It’s the shortest day of the year, and I’ve been reflecting on how I want to welcome the light back into my life. It’s something Alaskans do every year, and in many ways the winter solstice is more significant and symbolic to them than the new year because of the drastic change in light and darkness between December and June 21st. Celebrating the winter solstice makes me feel more connected to my home away from home.
I remember this new year better than most. After a heartbreaking and exhausting 2020, people around the globe rang in the new year with high hopes for 2021. “We can’t wait to leave this year behind,” people cheered. “This year will be different!”
The new year did not bring an end to the global pandemic, the exposure scares, covid-19 testing challenges, or intensely divided political atmosphere. But it did bring vaccines, and hope for many families to begin gathering safely again. It brought new friendships, as well as reconnections, and we handled each other gently, as if we were all softly glowing candles and we were doing our best not to snuff each other out.
In my own life, so much has happened and changed this year. In January, I was only halfway through my Master’s degree in Environmental Conservation, due to graduate in the summer. Most people I knew—including myself—were still months away from being vaccinated. I was also still waiting to hear if I was accepted to be the Natural Resource Foundation of Wisconsin’s brand new Outreach Coordinator (spoiler alert: I didn’t get it, but I am so much happier in the role they ended up offering me instead).
This year, like many others, also leaves me with dreams unturned. John and I had hoped to camp out during every month this year, and after making it eight months, called it quits. The year turned out to be so much busier than we expected, and squeezing in one-night weeknight trips at the end of the month were becoming less fun. In September, we had planned a long backpacking trip along Lake Superior (I booked our sites in January), and in my exhaustion from finishing graduate school a couple of weeks prior, I cancelled it. For winter solstice, I dreamed of us starting a celebration tradition with an outdoor bonfire, but John’s work schedule left him getting home at 10pm, the winds howled outside at 24 miles per hour, and we were simply too exhausted to go through with it.

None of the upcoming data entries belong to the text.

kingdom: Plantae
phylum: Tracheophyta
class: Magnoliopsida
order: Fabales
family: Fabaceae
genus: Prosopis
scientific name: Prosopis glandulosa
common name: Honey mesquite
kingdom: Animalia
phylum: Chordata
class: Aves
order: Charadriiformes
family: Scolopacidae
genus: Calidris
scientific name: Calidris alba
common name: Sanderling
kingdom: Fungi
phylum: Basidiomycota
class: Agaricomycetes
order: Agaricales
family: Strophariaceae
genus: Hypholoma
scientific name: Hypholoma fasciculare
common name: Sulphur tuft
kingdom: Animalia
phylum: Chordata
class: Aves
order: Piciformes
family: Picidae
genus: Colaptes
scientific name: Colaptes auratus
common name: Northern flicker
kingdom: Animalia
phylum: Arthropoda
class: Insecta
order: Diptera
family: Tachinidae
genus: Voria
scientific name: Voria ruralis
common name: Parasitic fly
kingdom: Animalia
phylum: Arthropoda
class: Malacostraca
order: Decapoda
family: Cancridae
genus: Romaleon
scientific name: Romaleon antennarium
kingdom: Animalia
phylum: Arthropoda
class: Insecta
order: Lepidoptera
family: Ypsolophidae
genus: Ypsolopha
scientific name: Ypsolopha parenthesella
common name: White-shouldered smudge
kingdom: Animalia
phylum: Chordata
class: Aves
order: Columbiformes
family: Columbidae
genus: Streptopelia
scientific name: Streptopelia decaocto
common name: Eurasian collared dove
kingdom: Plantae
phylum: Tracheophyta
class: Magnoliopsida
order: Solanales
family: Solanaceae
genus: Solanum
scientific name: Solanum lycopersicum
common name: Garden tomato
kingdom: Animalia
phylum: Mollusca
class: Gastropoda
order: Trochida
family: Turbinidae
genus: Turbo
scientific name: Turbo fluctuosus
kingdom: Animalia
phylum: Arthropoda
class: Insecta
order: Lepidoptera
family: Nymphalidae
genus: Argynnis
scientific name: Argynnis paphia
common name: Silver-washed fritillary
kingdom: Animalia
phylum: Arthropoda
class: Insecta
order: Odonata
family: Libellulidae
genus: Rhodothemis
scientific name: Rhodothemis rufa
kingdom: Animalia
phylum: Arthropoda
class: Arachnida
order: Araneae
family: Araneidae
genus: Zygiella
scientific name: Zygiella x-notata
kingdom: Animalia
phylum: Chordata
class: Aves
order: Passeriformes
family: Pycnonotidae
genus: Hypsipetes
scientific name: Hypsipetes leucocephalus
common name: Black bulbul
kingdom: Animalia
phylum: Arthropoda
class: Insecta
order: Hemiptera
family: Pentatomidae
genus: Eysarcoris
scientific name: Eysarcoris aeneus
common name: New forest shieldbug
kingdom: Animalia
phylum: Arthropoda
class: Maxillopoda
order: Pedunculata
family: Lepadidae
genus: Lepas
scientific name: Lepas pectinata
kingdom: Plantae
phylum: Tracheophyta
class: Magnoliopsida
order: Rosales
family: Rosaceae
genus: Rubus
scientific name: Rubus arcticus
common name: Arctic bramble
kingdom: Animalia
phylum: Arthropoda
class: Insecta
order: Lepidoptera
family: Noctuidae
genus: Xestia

So this leaves me wondering—what happens when we don’t reach the goals we set for ourselves?
Well, it’s okay.
It’s okay that you didn’t accomplish everything you set out to do this year. Sometimes life gets in the way, or maybe we set too high of expectations for ourselves. Sometimes we place too much of our own value and worth on being productive. The last month of my life has been colored by grief and anxiety, leaving me little motivation to care for myself. But today, I bundled up in my warm clothes and went on a walk outside. It was a short walk, but a big accomplishment for me, even if at other times of the year I’ve rushed my front door to go on a walk every day.
We’re human, and we’re imperfect. We ebb and flow, and our goals and dreams can do so with us. Though I didn’t get to go on that backpacking trip with John, I was so completely exhausted at the time that I knew I wasn’t going to have fun (which meant John wouldn’t have had very much fun with me). I have never cancelled a trip before (no matter how small, short, or long) and it was an enormous step in my self-growth that I was able to recognize I needed more time to rest—and just be—after running a graduate degree marathon in the middle of the pandemic.
Gratitude has a large part to play in these reflections. So there are some things you wanted to do, and didn’t. But what about what you did accomplish? Odds are, you set out to pursue some ideas and hopes that you hadn’t even dreamed about at the start of the new year. In the past 12 months, I went on five spectacular camping trips with friends, each one to a place I’d never been before. I was able to get vaccinated and travel to see friends and family I hadn’t seen in years. I learned more about birds and added 116 birds to my life list, doubling the number of birds I had ever seen and identified in the wild. I started a new job in my environmental conservation field. I’ve even transitioned to the lead role on a regional-scale conservation planning effort in Wisconsin, which is and will be my greatest professional accomplishment to date.
A year ago, I didn’t know what was in store for me, but I took advantage of every open opportunity that came my way.
So John and I didn’t have our solstice bonfire. We had to adjust to the weather; 24 mph gusts of wind isn’t exactly conducive to backyard flames. Sometimes things are just outside of our control—another lesson of 2021. We also had to adjust to where we were in the moment. We lit candles around the living room, and by the light of the Christmas tree, we snuggled up in blankets on the sofa and talked about our goals for the future. On tiny slips of paper, in the smallest font, we wrote down what we wanted to let go of in this new year of light, and watched as they burned away in our candle flames.
It wasn’t what I’d imagined would happen this winter solstice, but it was imperfectly perfect anyway.